If Pavlik defeats Martinez at Boardwalk Hall in Atlantic City-no easy task, unless you buy into Goossen's spin that Martinez is damaged goods-Pavlik-Williams, the fight that's been on the precipice of happening on multiple occasions, becomes the fight in the middleweight division.
Certainly, Pavlik does have other options. He could move up to super middleweight to take on Lucian Bute (who, not coincidentally, is featured in the other half of HBO's split-site doubleheader) or he could defend the middleweight title against a respected opponent like Felix Sturm.
But Williams is the dream fight for fans if Pavlik gets past Martinez. And, in part because Team Williams has accused Pavlik of cowardice, it's the dream fight for the champ.

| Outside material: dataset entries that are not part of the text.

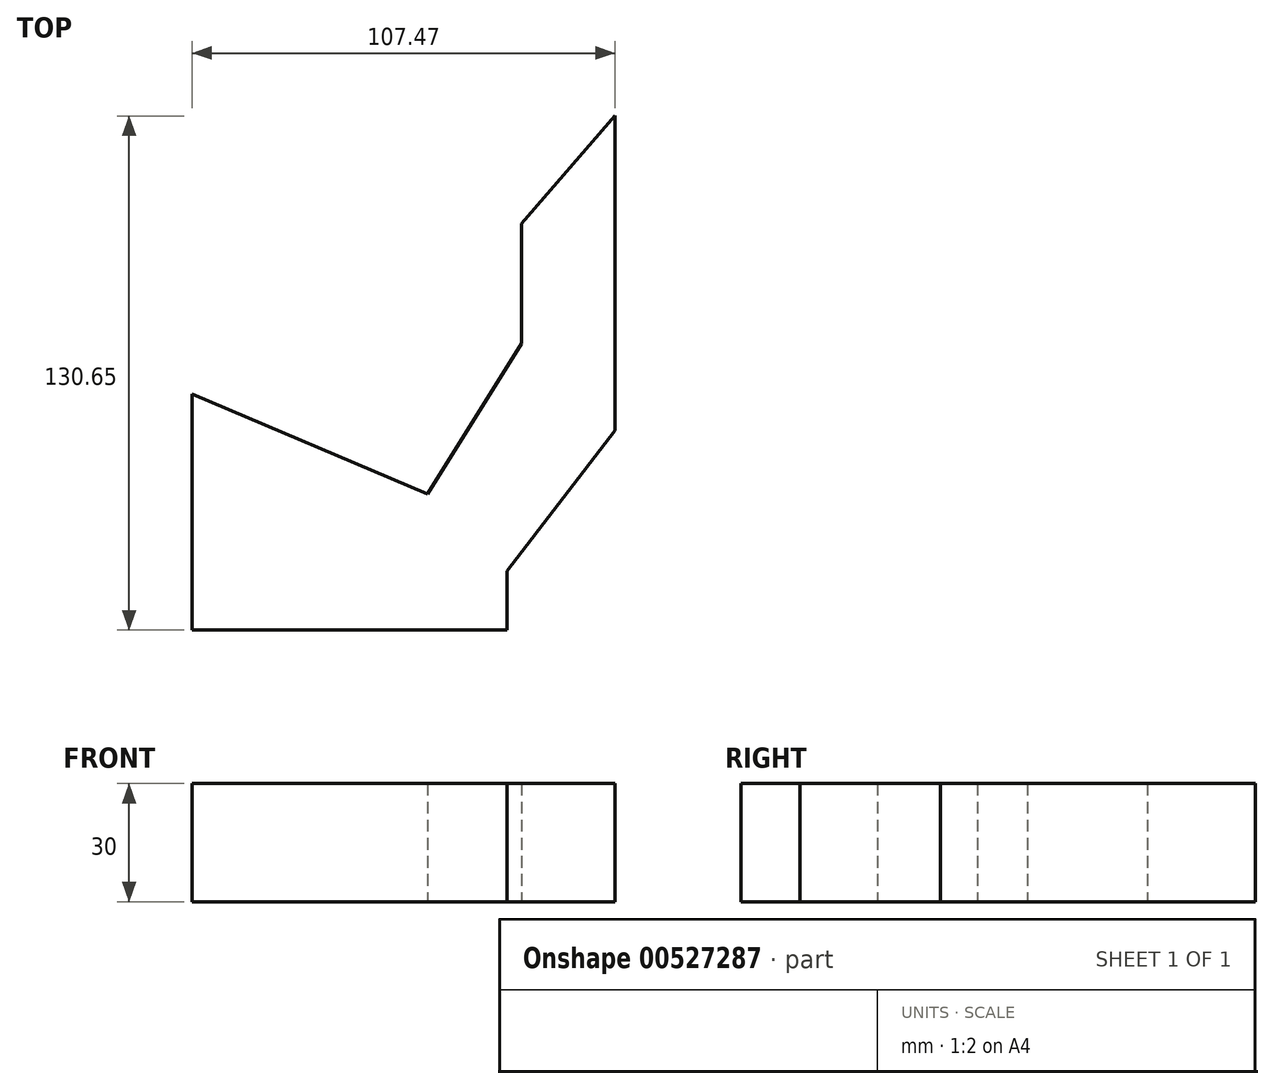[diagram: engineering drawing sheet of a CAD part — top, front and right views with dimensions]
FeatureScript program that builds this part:
annotation { "Feature Type Name" : "Feature", "Feature Type Description" : "" }
export const myFeature = defineFeature(function(context is Context, id is Id, definition is map)
    precondition{}
    {
        {
            var Q0;
            Q0=qCreatedBy(makeId("Top.planeOp"),FACE);
            var sketch = newSketch(context, id + "F0", { "sketchPlane" : qUnion([Q0])});
            skLineSegment(sketch, "E0", {"start": v(-113.48, -9.73) * mm, "end": v(-113.48, -69.73) * mm});
            skLineSegment(sketch, "E1", {"start": v(-113.48, -69.73) * mm, "end": v(-33.48, -69.73) * mm});
            skLineSegment(sketch, "E2", {"start": v(-33.48, -69.73) * mm, "end": v(-33.48, -54.73) * mm});
            skLineSegment(sketch, "E3", {"start": v(-33.48, -54.73) * mm, "end": v(-6.01, -19.08) * mm});
            skLineSegment(sketch, "E4", {"start": v(-6.01, -19.08) * mm, "end": v(-6.01, 60.92) * mm});
            skLineSegment(sketch, "E5", {"start": v(-6.01, 60.92) * mm, "end": v(-29.8, 33.56) * mm});
            skLineSegment(sketch, "E6", {"start": v(-29.8, 33.56) * mm, "end": v(-29.8, 3.04) * mm});
            skLineSegment(sketch, "E7", {"start": v(-29.8, 3.04) * mm, "end": v(-53.64, -35.12) * mm});
            skLineSegment(sketch, "E8", {"start": v(-53.64, -35.12) * mm, "end": v(-113.48, -9.73) * mm});
            skSolve(sketch);
        }
        {
            var Q0;
            Q0 = qSketchRegion(id + "F0", true);
            extrude(context, id + "F1", {"entities" : qUnion([Q0]), "depth" : 30 * mm, "offsetDistance" : 25 * mm});
        }
    });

"I would love to fight him, believe me," Pavlik said. "There's one way of shutting mouths up, and that's by putting fists down them."
Doing so in a forceful manner against Williams would certainly quiet The Punisher. But first, Pavlik has Martinez' to deal with. If he can do that, most of the critics should be silenced, and the gap between the partial truth and the whole truth regarding Pavlik's title reign would all but disappear.
I lost one fight, and I had some time off where I wasn't fighting because of injuries, and all of a sudden they said I couldn't compete with top fighters. All of a sudden they said if I fought anybody with foot movement and decent hand speed I'm in trouble.